TO DO:
Reprint every line of the data, keeping each character intact.

[Stored records]
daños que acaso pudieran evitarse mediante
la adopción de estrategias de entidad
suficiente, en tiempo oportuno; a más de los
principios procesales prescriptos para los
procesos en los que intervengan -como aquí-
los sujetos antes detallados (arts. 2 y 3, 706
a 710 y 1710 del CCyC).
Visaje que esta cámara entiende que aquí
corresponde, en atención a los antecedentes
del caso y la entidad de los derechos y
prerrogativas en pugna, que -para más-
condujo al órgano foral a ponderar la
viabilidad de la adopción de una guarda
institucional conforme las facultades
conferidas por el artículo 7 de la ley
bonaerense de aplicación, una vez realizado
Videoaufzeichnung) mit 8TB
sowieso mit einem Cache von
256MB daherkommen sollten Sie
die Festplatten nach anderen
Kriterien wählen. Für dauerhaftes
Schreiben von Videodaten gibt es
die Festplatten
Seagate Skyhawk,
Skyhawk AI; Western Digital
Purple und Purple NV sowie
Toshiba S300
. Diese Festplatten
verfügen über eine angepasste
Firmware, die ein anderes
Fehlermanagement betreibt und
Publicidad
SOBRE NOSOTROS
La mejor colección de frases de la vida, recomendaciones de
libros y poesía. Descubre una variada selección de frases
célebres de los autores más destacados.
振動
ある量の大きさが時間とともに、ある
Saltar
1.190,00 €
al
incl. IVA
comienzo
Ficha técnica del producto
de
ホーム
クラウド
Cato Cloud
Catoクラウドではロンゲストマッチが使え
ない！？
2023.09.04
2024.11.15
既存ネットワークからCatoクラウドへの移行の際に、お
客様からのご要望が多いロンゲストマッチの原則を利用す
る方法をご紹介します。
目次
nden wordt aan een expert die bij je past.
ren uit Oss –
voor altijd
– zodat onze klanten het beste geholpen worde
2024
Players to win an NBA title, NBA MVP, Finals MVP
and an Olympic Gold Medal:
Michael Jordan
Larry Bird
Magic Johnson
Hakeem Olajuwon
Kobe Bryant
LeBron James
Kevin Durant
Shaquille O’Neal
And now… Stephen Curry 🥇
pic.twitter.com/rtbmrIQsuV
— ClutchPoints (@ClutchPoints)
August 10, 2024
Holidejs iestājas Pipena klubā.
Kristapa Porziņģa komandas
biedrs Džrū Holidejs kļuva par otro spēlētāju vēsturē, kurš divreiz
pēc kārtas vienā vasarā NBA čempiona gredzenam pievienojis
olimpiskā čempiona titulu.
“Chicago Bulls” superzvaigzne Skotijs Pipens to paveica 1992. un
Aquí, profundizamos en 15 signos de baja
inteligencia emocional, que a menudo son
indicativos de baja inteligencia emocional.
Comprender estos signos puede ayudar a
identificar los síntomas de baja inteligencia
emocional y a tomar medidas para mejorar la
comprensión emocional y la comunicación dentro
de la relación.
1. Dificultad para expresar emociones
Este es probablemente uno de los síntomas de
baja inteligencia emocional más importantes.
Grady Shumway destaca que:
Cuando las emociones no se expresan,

OUTPUT FOR THIS EXERCISE:
daños que acaso pudieran evitarse mediante
la adopción de estrategias de entidad
suficiente, en tiempo oportuno; a más de los
principios procesales prescriptos para los
procesos en los que intervengan -como aquí-
los sujetos antes detallados (arts. 2 y 3, 706
a 710 y 1710 del CCyC).
Visaje que esta cámara entiende que aquí
corresponde, en atención a los antecedentes
del caso y la entidad de los derechos y
prerrogativas en pugna, que -para más-
condujo al órgano foral a ponderar la
viabilidad de la adopción de una guarda
institucional conforme las facultades
conferidas por el artículo 7 de la ley
bonaerense de aplicación, una vez realizado
Videoaufzeichnung) mit 8TB
sowieso mit einem Cache von
256MB daherkommen sollten Sie
die Festplatten nach anderen
Kriterien wählen. Für dauerhaftes
Schreiben von Videodaten gibt es
die Festplatten
Seagate Skyhawk,
Skyhawk AI; Western Digital
Purple und Purple NV sowie
Toshiba S300
. Diese Festplatten
verfügen über eine angepasste
Firmware, die ein anderes
Fehlermanagement betreibt und
Publicidad
SOBRE NOSOTROS
La mejor colección de frases de la vida, recomendaciones de
libros y poesía. Descubre una variada selección de frases
célebres de los autores más destacados.
振動
ある量の大きさが時間とともに、ある
Saltar
1.190,00 €
al
incl. IVA
comienzo
Ficha técnica del producto
de
ホーム
クラウド
Cato Cloud
Catoクラウドではロンゲストマッチが使え
ない！？
2023.09.04
2024.11.15
既存ネットワークからCatoクラウドへの移行の際に、お
客様からのご要望が多いロンゲストマッチの原則を利用す
る方法をご紹介します。
目次
nden wordt aan een expert die bij je past.
ren uit Oss –
voor altijd
– zodat onze klanten het beste geholpen worde
2024
Players to win an NBA title, NBA MVP, Finals MVP
and an Olympic Gold Medal:
Michael Jordan
Larry Bird
Magic Johnson
Hakeem Olajuwon
Kobe Bryant
LeBron James
Kevin Durant
Shaquille O’Neal
And now… Stephen Curry 🥇
pic.twitter.com/rtbmrIQsuV
— ClutchPoints (@ClutchPoints)
August 10, 2024
Holidejs iestājas Pipena klubā.
Kristapa Porziņģa komandas
biedrs Džrū Holidejs kļuva par otro spēlētāju vēsturē, kurš divreiz
pēc kārtas vienā vasarā NBA čempiona gredzenam pievienojis
olimpiskā čempiona titulu.
“Chicago Bulls” superzvaigzne Skotijs Pipens to paveica 1992. un
Aquí, profundizamos en 15 signos de baja
inteligencia emocional, que a menudo son
indicativos de baja inteligencia emocional.
Comprender estos signos puede ayudar a
identificar los síntomas de baja inteligencia
emocional y a tomar medidas para mejorar la
comprensión emocional y la comunicación dentro
de la relación.
1. Dificultad para expresar emociones
Este es probablemente uno de los síntomas de
baja inteligencia emocional más importantes.
Grady Shumway destaca que:
Cuando las emociones no se expresan,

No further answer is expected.